• **PROBLEM STATEMENT**
Return every line of the data below, exactly.

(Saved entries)
....

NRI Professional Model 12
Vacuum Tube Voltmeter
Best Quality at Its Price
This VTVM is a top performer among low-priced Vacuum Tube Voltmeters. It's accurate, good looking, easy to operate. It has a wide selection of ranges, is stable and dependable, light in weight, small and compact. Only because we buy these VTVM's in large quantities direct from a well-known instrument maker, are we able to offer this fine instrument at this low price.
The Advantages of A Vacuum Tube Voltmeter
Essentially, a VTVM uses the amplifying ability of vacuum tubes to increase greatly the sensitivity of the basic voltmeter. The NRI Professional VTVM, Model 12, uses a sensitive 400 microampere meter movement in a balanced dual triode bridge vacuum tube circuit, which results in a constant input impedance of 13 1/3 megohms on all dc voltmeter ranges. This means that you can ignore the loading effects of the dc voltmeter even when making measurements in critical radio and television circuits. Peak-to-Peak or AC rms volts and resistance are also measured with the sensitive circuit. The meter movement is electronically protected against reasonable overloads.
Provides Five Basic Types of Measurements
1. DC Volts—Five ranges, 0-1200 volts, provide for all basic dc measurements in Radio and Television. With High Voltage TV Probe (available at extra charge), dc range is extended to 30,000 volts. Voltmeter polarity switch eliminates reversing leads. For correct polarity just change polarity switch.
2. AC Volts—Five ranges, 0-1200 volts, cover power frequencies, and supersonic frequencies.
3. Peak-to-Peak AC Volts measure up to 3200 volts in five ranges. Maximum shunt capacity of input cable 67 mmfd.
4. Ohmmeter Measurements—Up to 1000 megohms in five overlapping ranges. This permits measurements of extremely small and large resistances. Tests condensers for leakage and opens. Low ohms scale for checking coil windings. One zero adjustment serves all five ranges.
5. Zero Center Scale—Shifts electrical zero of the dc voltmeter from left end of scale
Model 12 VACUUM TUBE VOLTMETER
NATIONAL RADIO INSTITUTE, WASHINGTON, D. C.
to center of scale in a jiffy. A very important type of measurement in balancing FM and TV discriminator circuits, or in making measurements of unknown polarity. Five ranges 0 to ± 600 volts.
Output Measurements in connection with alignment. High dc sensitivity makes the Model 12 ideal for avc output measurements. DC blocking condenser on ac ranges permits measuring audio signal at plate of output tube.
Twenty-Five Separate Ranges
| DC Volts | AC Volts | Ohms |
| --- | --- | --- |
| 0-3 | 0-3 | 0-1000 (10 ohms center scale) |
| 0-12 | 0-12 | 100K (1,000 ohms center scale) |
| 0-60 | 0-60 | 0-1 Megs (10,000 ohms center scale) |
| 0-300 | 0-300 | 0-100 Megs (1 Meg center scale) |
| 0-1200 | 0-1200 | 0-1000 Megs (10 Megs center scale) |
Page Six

....

• **SOLUTION TO THE EXERCISE**
NRI Professional Model 12
Vacuum Tube Voltmeter
Best Quality at Its Price
This VTVM is a top performer among low-priced Vacuum Tube Voltmeters. It's accurate, good looking, easy to operate. It has a wide selection of ranges, is stable and dependable, light in weight, small and compact. Only because we buy these VTVM's in large quantities direct from a well-known instrument maker, are we able to offer this fine instrument at this low price.
The Advantages of A Vacuum Tube Voltmeter
Essentially, a VTVM uses the amplifying ability of vacuum tubes to increase greatly the sensitivity of the basic voltmeter. The NRI Professional VTVM, Model 12, uses a sensitive 400 microampere meter movement in a balanced dual triode bridge vacuum tube circuit, which results in a constant input impedance of 13 1/3 megohms on all dc voltmeter ranges. This means that you can ignore the loading effects of the dc voltmeter even when making measurements in critical radio and television circuits. Peak-to-Peak or AC rms volts and resistance are also measured with the sensitive circuit. The meter movement is electronically protected against reasonable overloads.
Provides Five Basic Types of Measurements
1. DC Volts—Five ranges, 0-1200 volts, provide for all basic dc measurements in Radio and Television. With High Voltage TV Probe (available at extra charge), dc range is extended to 30,000 volts. Voltmeter polarity switch eliminates reversing leads. For correct polarity just change polarity switch.
2. AC Volts—Five ranges, 0-1200 volts, cover power frequencies, and supersonic frequencies.
3. Peak-to-Peak AC Volts measure up to 3200 volts in five ranges. Maximum shunt capacity of input cable 67 mmfd.
4. Ohmmeter Measurements—Up to 1000 megohms in five overlapping ranges. This permits measurements of extremely small and large resistances. Tests condensers for leakage and opens. Low ohms scale for checking coil windings. One zero adjustment serves all five ranges.
5. Zero Center Scale—Shifts electrical zero of the dc voltmeter from left end of scale
Model 12 VACUUM TUBE VOLTMETER
NATIONAL RADIO INSTITUTE, WASHINGTON, D. C.
to center of scale in a jiffy. A very important type of measurement in balancing FM and TV discriminator circuits, or in making measurements of unknown polarity. Five ranges 0 to ± 600 volts.
Output Measurements in connection with alignment. High dc sensitivity makes the Model 12 ideal for avc output measurements. DC blocking condenser on ac ranges permits measuring audio signal at plate of output tube.
Twenty-Five Separate Ranges
| DC Volts | AC Volts | Ohms |
| --- | --- | --- |
| 0-3 | 0-3 | 0-1000 (10 ohms center scale) |
| 0-12 | 0-12 | 100K (1,000 ohms center scale) |
| 0-60 | 0-60 | 0-1 Megs (10,000 ohms center scale) |
| 0-300 | 0-300 | 0-100 Megs (1 Meg center scale) |
| 0-1200 | 0-1200 | 0-1000 Megs (10 Megs center scale) |
Page Six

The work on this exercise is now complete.